### To do
In the entries below, the lines from the one with "SCHEDULE TO THE POLICY" through the one with "for loss of" are to be copied exactly; both ends count.

─── Data for analysis

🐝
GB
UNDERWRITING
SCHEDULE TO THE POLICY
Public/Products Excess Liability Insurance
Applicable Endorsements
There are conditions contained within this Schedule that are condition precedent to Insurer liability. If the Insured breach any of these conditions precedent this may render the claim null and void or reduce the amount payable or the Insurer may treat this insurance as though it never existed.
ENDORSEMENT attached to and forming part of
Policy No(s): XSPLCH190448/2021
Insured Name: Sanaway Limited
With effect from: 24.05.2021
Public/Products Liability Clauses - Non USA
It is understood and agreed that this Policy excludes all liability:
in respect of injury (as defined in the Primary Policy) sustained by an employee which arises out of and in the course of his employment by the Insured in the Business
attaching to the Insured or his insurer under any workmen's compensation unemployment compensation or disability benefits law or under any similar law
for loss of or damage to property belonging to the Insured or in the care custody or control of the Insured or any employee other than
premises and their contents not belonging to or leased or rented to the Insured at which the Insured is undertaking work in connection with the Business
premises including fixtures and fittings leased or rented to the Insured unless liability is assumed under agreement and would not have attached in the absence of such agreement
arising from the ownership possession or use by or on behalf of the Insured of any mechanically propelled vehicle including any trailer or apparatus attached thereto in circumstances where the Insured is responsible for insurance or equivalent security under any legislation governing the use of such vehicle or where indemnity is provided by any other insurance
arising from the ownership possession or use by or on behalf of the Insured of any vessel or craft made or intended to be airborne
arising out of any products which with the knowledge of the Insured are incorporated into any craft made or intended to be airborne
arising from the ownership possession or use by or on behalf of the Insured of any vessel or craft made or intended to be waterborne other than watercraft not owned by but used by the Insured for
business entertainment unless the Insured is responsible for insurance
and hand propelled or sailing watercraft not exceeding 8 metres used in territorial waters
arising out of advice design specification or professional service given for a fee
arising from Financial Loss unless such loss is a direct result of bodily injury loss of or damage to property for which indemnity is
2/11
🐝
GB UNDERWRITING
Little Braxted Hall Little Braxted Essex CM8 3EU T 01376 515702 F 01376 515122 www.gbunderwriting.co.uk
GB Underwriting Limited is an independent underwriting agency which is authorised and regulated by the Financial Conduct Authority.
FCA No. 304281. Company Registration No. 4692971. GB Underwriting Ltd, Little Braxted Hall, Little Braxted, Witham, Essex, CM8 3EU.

──────
─── Data for analysis

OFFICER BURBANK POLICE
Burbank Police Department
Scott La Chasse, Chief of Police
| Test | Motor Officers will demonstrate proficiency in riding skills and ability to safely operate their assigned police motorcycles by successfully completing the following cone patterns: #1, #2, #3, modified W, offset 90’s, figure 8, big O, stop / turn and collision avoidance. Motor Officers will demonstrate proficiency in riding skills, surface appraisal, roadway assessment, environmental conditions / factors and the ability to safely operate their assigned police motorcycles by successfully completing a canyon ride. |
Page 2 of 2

──────
─── Data for analysis

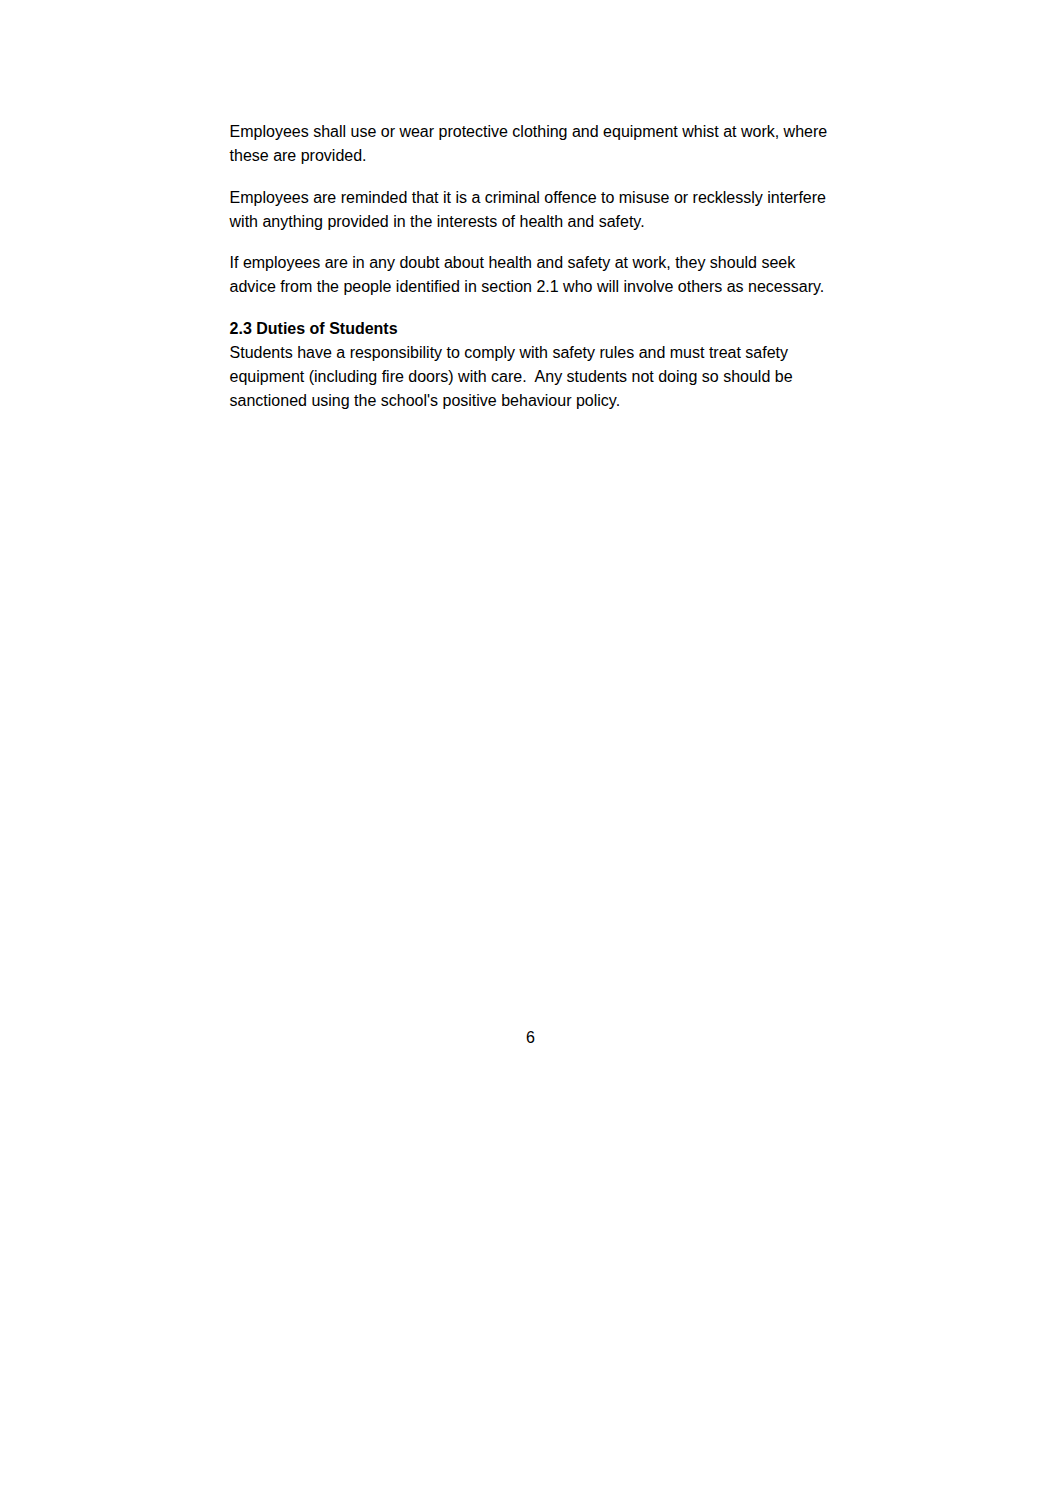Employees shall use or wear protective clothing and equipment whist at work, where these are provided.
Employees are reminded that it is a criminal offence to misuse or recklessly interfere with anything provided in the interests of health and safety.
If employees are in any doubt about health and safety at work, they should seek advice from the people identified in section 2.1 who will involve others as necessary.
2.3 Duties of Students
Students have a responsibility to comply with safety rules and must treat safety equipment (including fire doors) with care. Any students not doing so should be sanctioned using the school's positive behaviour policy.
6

──────

### Solution
SCHEDULE TO THE POLICY
Public/Products Excess Liability Insurance
Applicable Endorsements
There are conditions contained within this Schedule that are condition precedent to Insurer liability. If the Insured breach any of these conditions precedent this may render the claim null and void or reduce the amount payable or the Insurer may treat this insurance as though it never existed.
ENDORSEMENT attached to and forming part of
Policy No(s): XSPLCH190448/2021
Insured Name: Sanaway Limited
With effect from: 24.05.2021
Public/Products Liability Clauses - Non USA
It is understood and agreed that this Policy excludes all liability:
in respect of injury (as defined in the Primary Policy) sustained by an employee which arises out of and in the course of his employment by the Insured in the Business
attaching to the Insured or his insurer under any workmen's compensation unemployment compensation or disability benefits law or under any similar law
for loss of or damage to property belonging to the Insured or in the care custody or control of the Insured or any employee other than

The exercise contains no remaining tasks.